Jerry Cahill has a lively spirit. Two days after turning 62 years old, he began a mission that he hopes inspires children dealing with the same condition he has.
Mr. Cahill suffers from cystic fibrosis (CF), a genetic disease that affects more than 30,000 people in the US and 70,000 worldwide. On June 29, he kicked off a 100-mile bike ride from Cohen Children’s Medical Center to Montauk. And he plans to complete a “century ride” in each of the 50 states “as a personal goal and a challenge.”
His goal: prove to children living with CF and their parents that their lives aren’t over.
“People with CF are normal,” Mr. Cahill said. “They can do things, and it’s important to believe that you are normal."
An active life with cystic fibrosis
Mr. Cahill is an optimist. Regardless of the situation, he believes “there is nothing you can’t achieve.” He’s living proof that anything is possible for someone with CF.
Diagnosed at age 10, Mr. Cahill began treatment at Cohen Children’s and continued as a patient there for many years. CF is a progressive, genetic disease. Many endure tenacious lung infections that can limit the ability to breathe.
When Mr. Cahill was diagnosed, the life expectancy for a child with CF was between 16-18 years. His parents, however, thought differently. They decided that if their son wasn’t destined for a long life, he would maximize his time with his brothers, playing football, basketball and baseball, as well as running and pole vaulting.
The plan worked. And Mr. Cahill is now a powerful advocate for exercise, crediting his pole vault experience and physical fitness regimen with his longevity. His documentary, Up for Air, followed his journey through training, treatments and a double lung transplant — all with the goal of shedding new light on the prospect of living with CF.
Bringing CF awareness
In celebration of his 62nd birthday on June 27, Mr. Cahill decided that the century rides would be the perfect way “to bring awareness to the disease and to show people with CF that everything is possible.”
He is an ambassador for the Boomer Esiason Foundation, an organization that raises money and awareness for CF. Prior to his ride to Montauk, Mr. Cahill was introduced to the well-wishers by Katherine Sneddon, a 23-year-old CF patient who is currently pursuing an advanced degree in physical therapy. Much like Mr. Cahill, Ms. Sneddon maintains that exercise contributes greatly to her positive mental attitude.
“Exercise is not only vital to staying healthy, but it also helps me stay engaged in my life,” said Ms. Sneddon. “I’m so much more than a person with an illness. I’m an athlete.”
The Levittown resident explained how a life spent playing soccer and lacrosse, and running track has kept her healthy.
“Like Jerry, it’s helped me fight infection, clear my lungs and stay positive,” she said. “I run marathons and participate in 5-borough bike tours. For me, exercise is medicine.”
Joan DeCelie-Germana, MD, the pediatric pulmonologist who treats Ms.

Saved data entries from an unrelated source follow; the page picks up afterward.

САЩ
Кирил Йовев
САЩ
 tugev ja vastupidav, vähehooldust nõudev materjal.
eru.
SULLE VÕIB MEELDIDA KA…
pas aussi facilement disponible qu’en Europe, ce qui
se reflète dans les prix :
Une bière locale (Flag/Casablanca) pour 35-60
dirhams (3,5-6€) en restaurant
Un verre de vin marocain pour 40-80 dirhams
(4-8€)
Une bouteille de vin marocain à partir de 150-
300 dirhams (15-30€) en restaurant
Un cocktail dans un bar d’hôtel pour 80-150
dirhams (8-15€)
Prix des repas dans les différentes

Sneddon at Cohen Children’s, said that the hospital’s Cystic Fibrosis Center has been providing comprehensive care to CF patients from infancy to adulthood for almost 50 years.
“The hospital is accredited by the National Cystic Fibrosis Foundation, a designation reserved for those centers that meet the highest standards in cystic fibrosis diagnosis, treatment, education and research,” she said. “We are also designated as a research site for the CF Therapeutics Development Network — the largest CF clinical trials network in the world.

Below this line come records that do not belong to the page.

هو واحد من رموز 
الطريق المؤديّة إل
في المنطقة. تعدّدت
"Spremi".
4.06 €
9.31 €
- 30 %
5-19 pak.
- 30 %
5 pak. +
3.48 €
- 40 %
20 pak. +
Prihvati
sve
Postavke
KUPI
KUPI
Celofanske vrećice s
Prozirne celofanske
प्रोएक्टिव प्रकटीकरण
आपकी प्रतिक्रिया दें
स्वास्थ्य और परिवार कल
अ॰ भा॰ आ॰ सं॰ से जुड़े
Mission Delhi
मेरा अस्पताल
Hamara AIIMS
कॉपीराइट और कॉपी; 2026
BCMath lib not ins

Crossing the finish line in Montauk
Mr. Cahill, who bikes about 12 miles an hour, expected to arrive in Montauk about about 8 p.m. As he strapped on his bike helmet and prepared to start the trip, he had one final thought for well-wishers.
“I’m not running a race,” he said. “I expect that these rides will take me through 2018 and 2019. My goal is to let others know that you can succeed at anything if you believe."